Town Hall staff are now allowed to approve business sign applications that do not exceed 12 square feet per side instead of sending the application to the DRC to consider. Previously, the size limit that could be approved without the DRC’s input was 4 square feet.
DRC President Penny Scroggins advocated for the change, saying it would save time and money. The DRC might not even have to meet as often, as many of the agenda items were having to do with signs, she said.
The council OK’d the change which Town Manager/Economic Development Director Scott Rudd described as a way to “streamline the process for businesses.”

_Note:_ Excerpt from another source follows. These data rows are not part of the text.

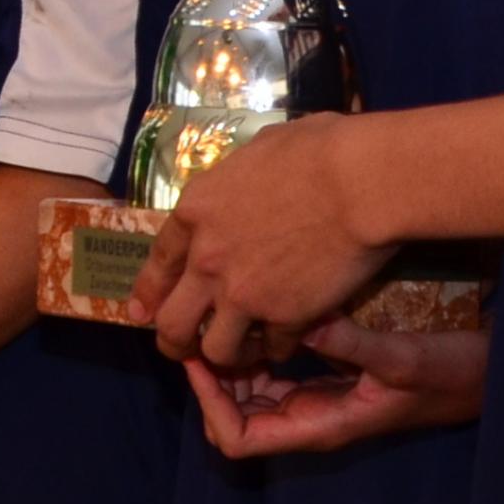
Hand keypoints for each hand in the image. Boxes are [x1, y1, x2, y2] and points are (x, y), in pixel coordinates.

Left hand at [136, 115, 389, 368]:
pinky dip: (280, 348)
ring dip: (229, 353)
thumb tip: (250, 178)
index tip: (143, 312)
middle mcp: (208, 259)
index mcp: (196, 212)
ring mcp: (243, 293)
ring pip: (216, 350)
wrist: (359, 182)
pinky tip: (290, 339)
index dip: (148, 294)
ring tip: (245, 349)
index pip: (158, 265)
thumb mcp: (258, 151)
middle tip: (189, 349)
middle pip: (171, 323)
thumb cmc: (318, 151)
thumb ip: (240, 178)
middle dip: (175, 343)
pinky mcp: (284, 316)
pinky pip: (273, 349)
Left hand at [186, 318, 486, 457]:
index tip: (198, 355)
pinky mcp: (329, 383)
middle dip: (210, 381)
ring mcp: (318, 403)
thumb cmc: (452, 374)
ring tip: (220, 319)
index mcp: (320, 426)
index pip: (238, 439)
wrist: (488, 377)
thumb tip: (304, 323)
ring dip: (230, 365)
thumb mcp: (404, 357)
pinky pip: (275, 376)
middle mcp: (311, 420)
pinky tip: (256, 317)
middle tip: (199, 329)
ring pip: (251, 396)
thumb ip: (353, 345)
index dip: (208, 402)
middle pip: (233, 418)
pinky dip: (256, 353)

Scroggins also asked the council at the Dec. 15 meeting to consider not renewing a contract with Indiana Landmarks. One representative from the historic preservation group advises the DRC and attends meetings monthly.
Scroggins suggested perhaps the representative could be available as an as-needed consultant; she said maybe the $5,000 spent on her contract could be put to better use elsewhere, such as on fire protection or water improvement projects in town.
Nashville Clerk-Treasurer Brenda Young said the Indiana Landmarks representative was particularly helpful when Young served on the DRC for eight years, back when the CVS Pharmacy was being built. The design of that building had more of the look of a historic building than a modern chain store. But the DRC doesn’t have any large projects like that in line now.
Young and Rudd said they’d look into what the options might be for Indiana Landmarks participating in fewer meetings.